Now we are in dilema what to do.....
06-13-2014 01:52 AM
Keyboard and monitor i guess and can it be reloaded.
Maybe worth asking them about the firmware upgrade that is available for the appliances just in case that contains anything that may help?
Mention the following to them:
S2600GZ_BIOS02010002SYM_ME20107231_BMC1195018_FRUSDR111_EWS-NEISYMC3
06-13-2014 02:25 AM
I did not understand how keyboard and monitor can be cause here. I hope you are replying to the correct post.
06-13-2014 02:38 AM
I meant that if it is all off the network you needed a keyboard and monitor attached to do anything now - not that it was the case - sorry for not being clear
06-15-2014 09:09 AM
Its ok !
I did the same and end up spending 5 hours in Data Center freeze. It was a hell of a lifetime experience.
07-22-2014 03:25 AM
07-22-2014 08:31 AM
Hello,
check the bp.conf. Is there an entry like "PREFERRED_NETWORK = 192.168.1.x PROHIBITED" or some other unneeded "PREFERRED_NETWORK =" entries ?
07-28-2014 04:18 AM
07-29-2014 11:29 PM
No solution yet ... many backline engg worked.

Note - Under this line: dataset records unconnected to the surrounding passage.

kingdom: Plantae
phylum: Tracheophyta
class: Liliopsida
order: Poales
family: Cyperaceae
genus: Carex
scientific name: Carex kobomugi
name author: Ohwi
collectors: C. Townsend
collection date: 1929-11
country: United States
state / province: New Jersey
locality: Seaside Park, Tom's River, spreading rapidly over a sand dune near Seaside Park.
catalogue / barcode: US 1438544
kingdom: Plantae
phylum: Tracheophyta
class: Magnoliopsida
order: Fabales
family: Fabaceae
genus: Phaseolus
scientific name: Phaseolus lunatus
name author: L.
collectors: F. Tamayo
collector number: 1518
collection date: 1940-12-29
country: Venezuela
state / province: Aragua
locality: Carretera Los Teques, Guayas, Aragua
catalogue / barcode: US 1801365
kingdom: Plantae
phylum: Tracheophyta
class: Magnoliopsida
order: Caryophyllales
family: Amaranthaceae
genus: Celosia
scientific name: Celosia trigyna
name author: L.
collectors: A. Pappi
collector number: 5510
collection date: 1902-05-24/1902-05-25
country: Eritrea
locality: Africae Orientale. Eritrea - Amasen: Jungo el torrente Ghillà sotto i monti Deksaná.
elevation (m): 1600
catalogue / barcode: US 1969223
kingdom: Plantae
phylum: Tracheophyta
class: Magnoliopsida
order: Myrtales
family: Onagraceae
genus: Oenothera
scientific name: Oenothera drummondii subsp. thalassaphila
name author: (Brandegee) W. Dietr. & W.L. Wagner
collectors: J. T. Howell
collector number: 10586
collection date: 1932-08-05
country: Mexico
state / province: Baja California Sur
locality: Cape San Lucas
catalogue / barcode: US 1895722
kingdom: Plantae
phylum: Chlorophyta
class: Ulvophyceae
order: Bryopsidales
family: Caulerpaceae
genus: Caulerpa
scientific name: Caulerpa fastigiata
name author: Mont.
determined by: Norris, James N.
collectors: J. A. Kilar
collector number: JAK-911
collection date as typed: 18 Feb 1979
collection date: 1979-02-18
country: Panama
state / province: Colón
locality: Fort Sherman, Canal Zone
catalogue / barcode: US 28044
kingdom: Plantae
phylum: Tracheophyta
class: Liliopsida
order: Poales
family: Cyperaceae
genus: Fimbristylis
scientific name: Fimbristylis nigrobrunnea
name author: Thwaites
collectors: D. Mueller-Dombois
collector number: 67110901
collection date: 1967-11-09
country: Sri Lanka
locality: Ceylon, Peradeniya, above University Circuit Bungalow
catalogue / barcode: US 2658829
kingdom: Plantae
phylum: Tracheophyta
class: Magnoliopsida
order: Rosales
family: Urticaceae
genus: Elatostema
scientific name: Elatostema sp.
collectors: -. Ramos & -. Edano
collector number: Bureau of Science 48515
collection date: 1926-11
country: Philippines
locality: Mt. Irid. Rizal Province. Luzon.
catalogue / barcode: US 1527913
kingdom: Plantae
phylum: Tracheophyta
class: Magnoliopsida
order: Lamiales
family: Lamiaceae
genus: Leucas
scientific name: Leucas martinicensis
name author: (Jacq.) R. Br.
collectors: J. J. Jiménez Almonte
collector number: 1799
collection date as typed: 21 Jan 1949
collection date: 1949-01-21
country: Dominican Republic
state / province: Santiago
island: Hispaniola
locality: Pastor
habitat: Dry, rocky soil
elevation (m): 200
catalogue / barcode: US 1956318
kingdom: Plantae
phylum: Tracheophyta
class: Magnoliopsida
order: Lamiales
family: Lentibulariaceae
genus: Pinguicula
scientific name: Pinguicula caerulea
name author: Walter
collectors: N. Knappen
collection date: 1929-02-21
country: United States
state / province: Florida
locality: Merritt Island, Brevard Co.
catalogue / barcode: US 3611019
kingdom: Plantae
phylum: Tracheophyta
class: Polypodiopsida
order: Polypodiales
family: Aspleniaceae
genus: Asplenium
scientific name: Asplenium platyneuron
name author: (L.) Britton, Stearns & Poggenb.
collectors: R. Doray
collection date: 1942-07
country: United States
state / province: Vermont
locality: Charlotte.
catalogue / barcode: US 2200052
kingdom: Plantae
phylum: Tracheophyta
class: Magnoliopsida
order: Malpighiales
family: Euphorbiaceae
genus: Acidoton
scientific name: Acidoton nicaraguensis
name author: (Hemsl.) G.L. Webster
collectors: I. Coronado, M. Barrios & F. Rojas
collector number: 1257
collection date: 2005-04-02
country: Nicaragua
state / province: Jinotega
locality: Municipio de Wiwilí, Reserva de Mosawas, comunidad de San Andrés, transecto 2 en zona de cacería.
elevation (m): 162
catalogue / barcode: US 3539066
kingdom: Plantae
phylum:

We are transitioning appliance with old code now.... :( this is very disappointing...
07-29-2014 11:46 PM
What level of firmware upgrade is this? Now one mentioned about this at Symantec support...
07-30-2014 12:53 AM
07-30-2014 01:50 AM
You are not alone with this issue, I have experience this at several customers. Have tried several ideas to solve this but nothing works so I expect it to be yet another bug in the software!
I have no solution for it other than to stay with 2.5.x for now until 2.6.0.3 is released.
And do extensive testing of 2.6.0.3 when it is released, hopefully several severe bugs will be fixed by this version.
07-30-2014 10:57 AM
Has this issue been resolved yet or still outstanding?
Sully
07-30-2014 11:00 PM
08-06-2014 08:37 AM
No resolution yet!
Today we upgraded one of the appliance to 2.6.0.3 and going to redirect the backups to it from the temporary appliance that we were ising for backups for last 2 weeks.
I will let you guys know how it goes.
08-08-2014 08:51 AM
We too are experiencing nightly status 24 errors with 2.6.0.2 on 5230 Appliance, where I worked for WEEKS with Symantec TS without resolution. The issue began immediately after migration from 7.5.0.4 on Windows master to shiny new 5230 master with 2.6.0.2.
Exchange data always causes the issue, whether single or multiple streams, after about 20 minutes, followed by a series of retries that eventually terminate when the backup windows ends. Other policy types are effected occasionally. The issue only occurs when the data movement is over the LAN (data moved as FC block is always successful).
The workaround we are using is to backup to an SLP, with 1st stop being AdvancedDisk with short retention (on the internal disks), then duplicating to MSDP with long retention. This gets around the status 24 errors.
I am eagerly awaiting the result of 2.6.0.3 relative to this issue !!!
Ken W
08-08-2014 01:37 PM
There have been different issues when WAN optimization is enabled.
Here is one such issue that also happens to show how to turn it off (Very easy in clish).
Worth a try.
08-09-2014 06:28 AM
We are also seeeing these issues after upgradeing to 2.6.0.2 as well.